# Requirement A
In the text on KNN regression, write out everything from "ggplot(mse_knn, aes(k, mse))" down to "expand_limits(y = 0)", replacing "Test mean squared error" with "Test MSE".
# Requirement B
Answer these questions from the text on KNN regression:
(i) How many observations are spread over p=6 dimensions?
(ii) What distance results when the order parameter p equals 1?
(iii) What value of k is used in the kknn call that creates sim_wknn?

# Excerpt provided
__________________________________________________

We should be able to anticipate this problem. It is the same pitfall of naive nonparametric regression: as the number of predictors increases, the number of dimensions also increases. Spreading 100 observations over \(p=6\) dimensions results in the problem that for many observations, there are no nearby neighbors. The closest neighbor may be extraordinarily far away in \(p\)-dimensional space, so the prediction resulting from averaging across these neighbors is poor.

One alternative to this conundrum is to use a weighting function to weight our KNN estimates based on the distance of the nearby neighbors. For example, the kknn package weights KNN estimates based on the Minkowski distance between points:

\[\text{Distance}(x_i, y_i) = \left( \sum_{i = 1}^n |x_i - y_i| ^p \right)^\frac{1}{p}\]

where \(p\) is the order parameter (not the number of predictors). \(p=1\) results in Manhattan distance, while \(p=2\) is known as Euclidean distance.

sim <- data_frame(x = runif(100, -1,1),
                  y = x_cube(x) + rnorm(100, 0, .2))

sim_wknn <- kknn(y ~ x, train = sim, test = sim, k = 5)

sim %>%
  mutate(pred = sim_wknn[["fitted.values"]]) %>%
  ggplot(aes(x, y)) +
  geom_point(shape = 1) +
  stat_function(aes(color = "True"), fun = x_cube) +
  geom_smooth(aes(color = "LM"), method = "lm", se = FALSE) +
  geom_step(aes(y = pred, color = "KNN")) +
  labs(title = "5-nearest neighbor regression",
       subtitle = "Euclidean distance weighting",
       color = "Method")

# estimate test MSE for LM and KNN models
sim_test <- data_frame(x = runif(100, -1,1),
                  y = x_cube(x) + rnorm(100, 0, .2))

mse_lm <- lm(y ~ x, data = sim) %>%
  mse(sim_test)

mse_knn <- data_frame(k = 1:10,
                      knn = map(k, ~ kknn(y ~ x, train = sim, test = sim_test, k = .)),
                      mse = map_dbl(knn, ~ mean((sim_test$y - .$fitted.values)^2)))

ggplot(mse_knn, aes(k, mse)) +
  geom_line() +
  geom_point() +
  geom_hline(yintercept = mse_lm, linetype = 2) +
  labs(x = "K",
       y = "Test mean squared error") +
  expand_limits(y = 0)

Let’s compare the robustness of KNN vs. weighted KNN using the previous example with random noise parameters.

sim_pred_wknn <- sim_pred_knn %>%
  mutate(wknn = map2(p, k, ~ kknn(formula(str_c("y ~ ",
                                                str_c("x", seq.int(.x), collapse = " + "))),
                          train = sim_nr, test = sim_nr_test, k = .y)),
         mse_wknn = map_dbl(wknn, ~ mean((sim_nr_test$y - .$fitted.values)^2)))

__________________________________________________

# Data
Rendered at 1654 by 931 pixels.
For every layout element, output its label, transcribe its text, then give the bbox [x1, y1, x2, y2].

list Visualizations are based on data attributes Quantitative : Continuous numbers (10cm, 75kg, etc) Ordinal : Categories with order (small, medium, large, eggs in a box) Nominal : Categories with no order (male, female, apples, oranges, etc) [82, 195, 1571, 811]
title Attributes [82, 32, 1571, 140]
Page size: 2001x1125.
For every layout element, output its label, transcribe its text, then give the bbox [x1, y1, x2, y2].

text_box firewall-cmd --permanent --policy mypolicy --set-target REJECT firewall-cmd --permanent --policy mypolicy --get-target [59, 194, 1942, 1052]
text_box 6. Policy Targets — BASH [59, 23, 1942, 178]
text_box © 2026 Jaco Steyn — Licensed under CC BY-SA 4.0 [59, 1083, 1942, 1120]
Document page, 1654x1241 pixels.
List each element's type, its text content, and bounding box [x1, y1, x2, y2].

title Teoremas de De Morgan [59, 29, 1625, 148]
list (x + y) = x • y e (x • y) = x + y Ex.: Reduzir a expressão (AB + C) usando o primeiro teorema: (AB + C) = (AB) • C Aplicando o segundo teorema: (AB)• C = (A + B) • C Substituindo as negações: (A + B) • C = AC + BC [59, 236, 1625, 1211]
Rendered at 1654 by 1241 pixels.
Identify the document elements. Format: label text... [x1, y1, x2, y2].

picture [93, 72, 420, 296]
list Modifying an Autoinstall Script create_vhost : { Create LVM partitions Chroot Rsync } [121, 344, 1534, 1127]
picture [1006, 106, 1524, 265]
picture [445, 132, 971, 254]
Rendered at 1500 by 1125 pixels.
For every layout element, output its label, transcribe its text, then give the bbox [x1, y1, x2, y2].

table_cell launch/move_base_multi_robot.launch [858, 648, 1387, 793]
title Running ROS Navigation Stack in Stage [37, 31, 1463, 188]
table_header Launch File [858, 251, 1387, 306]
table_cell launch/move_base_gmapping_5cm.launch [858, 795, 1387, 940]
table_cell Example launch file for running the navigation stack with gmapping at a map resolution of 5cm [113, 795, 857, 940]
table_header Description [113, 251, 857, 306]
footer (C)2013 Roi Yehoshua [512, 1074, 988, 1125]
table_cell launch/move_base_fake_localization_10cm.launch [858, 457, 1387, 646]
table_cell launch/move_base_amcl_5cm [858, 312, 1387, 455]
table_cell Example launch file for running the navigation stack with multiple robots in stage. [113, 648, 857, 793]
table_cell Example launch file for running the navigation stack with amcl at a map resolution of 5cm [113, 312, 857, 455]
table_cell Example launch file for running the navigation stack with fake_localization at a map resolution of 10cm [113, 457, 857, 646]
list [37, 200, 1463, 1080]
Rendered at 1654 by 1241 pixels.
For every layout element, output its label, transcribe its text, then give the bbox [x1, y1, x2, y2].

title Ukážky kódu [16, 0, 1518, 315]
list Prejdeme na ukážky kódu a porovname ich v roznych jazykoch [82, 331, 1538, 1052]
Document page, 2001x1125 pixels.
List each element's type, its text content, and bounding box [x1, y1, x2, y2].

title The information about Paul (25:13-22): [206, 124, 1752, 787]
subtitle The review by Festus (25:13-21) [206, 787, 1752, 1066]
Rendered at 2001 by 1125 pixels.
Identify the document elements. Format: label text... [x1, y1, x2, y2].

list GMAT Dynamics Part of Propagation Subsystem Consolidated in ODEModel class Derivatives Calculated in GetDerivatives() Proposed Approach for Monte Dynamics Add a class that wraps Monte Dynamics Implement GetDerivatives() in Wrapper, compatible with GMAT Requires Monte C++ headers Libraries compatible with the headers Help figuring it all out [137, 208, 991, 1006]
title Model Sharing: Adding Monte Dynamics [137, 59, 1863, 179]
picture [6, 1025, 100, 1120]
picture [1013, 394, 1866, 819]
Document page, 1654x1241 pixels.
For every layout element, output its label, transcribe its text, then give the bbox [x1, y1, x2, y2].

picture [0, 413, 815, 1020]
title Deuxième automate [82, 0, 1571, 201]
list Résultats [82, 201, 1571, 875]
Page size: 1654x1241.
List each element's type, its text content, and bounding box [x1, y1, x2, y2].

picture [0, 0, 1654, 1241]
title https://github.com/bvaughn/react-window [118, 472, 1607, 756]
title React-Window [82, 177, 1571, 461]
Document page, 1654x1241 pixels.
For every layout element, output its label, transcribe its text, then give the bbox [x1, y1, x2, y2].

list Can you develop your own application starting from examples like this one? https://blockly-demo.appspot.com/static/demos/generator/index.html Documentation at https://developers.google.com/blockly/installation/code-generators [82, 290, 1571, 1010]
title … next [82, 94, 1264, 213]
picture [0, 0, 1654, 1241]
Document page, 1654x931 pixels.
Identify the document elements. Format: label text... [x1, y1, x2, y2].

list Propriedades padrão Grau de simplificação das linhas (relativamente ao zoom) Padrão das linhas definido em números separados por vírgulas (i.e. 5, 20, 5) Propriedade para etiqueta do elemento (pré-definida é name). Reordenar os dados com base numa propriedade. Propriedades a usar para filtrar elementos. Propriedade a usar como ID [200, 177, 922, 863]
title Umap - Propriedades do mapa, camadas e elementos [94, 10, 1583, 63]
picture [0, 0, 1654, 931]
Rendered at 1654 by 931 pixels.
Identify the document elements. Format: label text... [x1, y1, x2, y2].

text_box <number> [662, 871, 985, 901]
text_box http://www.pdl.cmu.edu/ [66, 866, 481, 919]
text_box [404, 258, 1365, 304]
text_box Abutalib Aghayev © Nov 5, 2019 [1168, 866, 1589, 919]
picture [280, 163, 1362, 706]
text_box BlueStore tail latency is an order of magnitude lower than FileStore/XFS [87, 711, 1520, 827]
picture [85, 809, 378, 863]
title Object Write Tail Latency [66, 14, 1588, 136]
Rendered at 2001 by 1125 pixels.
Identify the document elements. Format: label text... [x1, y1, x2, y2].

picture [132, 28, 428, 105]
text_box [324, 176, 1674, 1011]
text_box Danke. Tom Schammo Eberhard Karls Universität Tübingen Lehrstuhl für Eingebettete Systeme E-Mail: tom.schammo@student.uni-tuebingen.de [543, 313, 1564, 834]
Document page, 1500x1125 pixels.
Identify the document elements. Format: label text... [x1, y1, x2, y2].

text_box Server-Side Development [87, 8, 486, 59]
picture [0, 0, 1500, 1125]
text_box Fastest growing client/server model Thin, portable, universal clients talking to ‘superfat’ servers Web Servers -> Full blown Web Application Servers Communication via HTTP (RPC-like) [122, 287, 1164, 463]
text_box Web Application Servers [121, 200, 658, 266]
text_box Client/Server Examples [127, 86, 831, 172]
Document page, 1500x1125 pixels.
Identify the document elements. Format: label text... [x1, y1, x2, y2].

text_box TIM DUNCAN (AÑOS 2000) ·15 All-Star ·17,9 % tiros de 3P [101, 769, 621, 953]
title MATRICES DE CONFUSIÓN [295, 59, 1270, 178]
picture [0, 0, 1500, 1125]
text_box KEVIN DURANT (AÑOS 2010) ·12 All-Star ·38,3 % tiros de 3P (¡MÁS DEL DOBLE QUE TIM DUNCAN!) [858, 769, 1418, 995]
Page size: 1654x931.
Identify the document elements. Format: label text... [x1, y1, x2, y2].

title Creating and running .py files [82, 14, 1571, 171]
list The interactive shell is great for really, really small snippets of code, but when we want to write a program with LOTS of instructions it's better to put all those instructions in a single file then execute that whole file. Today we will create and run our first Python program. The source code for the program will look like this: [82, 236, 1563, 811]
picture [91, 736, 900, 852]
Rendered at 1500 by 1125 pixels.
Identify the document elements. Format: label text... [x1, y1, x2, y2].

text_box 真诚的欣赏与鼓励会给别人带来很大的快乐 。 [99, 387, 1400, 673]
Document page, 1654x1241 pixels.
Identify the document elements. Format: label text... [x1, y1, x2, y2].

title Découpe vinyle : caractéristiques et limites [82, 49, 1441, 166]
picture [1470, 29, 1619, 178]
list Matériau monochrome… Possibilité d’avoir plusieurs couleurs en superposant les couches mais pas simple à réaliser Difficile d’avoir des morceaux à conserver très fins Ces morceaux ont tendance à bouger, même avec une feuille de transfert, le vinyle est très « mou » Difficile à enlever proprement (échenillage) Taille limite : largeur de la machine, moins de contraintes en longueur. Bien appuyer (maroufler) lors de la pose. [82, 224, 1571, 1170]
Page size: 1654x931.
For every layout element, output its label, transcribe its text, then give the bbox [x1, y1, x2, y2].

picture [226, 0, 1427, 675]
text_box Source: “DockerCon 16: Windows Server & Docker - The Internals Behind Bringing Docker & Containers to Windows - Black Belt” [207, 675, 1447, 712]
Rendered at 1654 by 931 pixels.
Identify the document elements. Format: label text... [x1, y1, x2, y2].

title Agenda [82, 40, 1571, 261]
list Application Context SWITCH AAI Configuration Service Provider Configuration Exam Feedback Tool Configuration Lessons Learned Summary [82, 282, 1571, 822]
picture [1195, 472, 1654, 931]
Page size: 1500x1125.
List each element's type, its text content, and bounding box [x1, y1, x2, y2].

__________________________________________________

# Full solution A
ggplot(mse_knn, aes(k, mse)) +
  geom_line() +
  geom_point() +
  geom_hline(yintercept = mse_lm, linetype = 2) +
  labs(x = "K",
       y = "Test MSE") +
  expand_limits(y = 0)

# Full solution B
(i) 100
(ii) Manhattan distance
(iii) 5